Work required: Could you write out every record below exactly, leaving the pictures out?

** Extracted material follows **

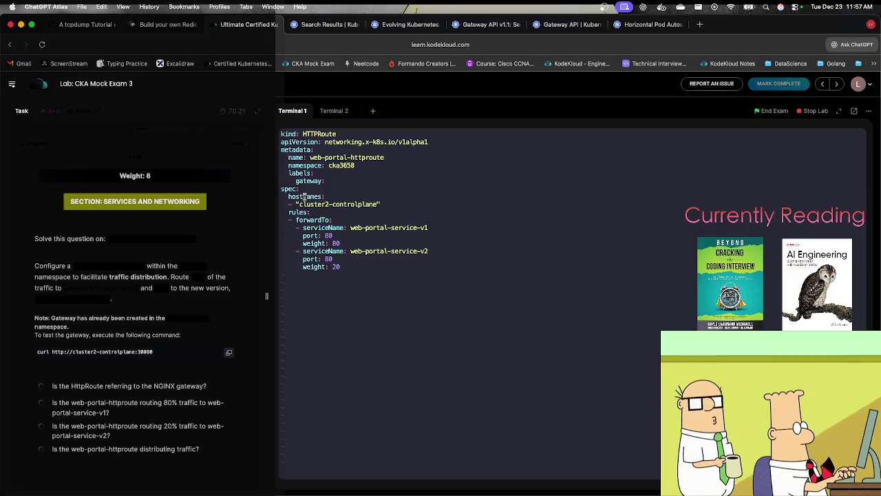
{"action": "key", "text": "l"}
{"action": "key", "text": "l"}
{"action": "key", "text": "l"}
{"action": "key", "text": "l"}
{"action": "key", "text": "l"}
{"action": "key", "text": "a"}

** End of Extracted material **

Task output:
{"action": "key", "text": "l"}
{"action": "key", "text": "l"}
{"action": "key", "text": "l"}
{"action": "key", "text": "l"}
{"action": "key", "text": "l"}
{"action": "key", "text": "a"}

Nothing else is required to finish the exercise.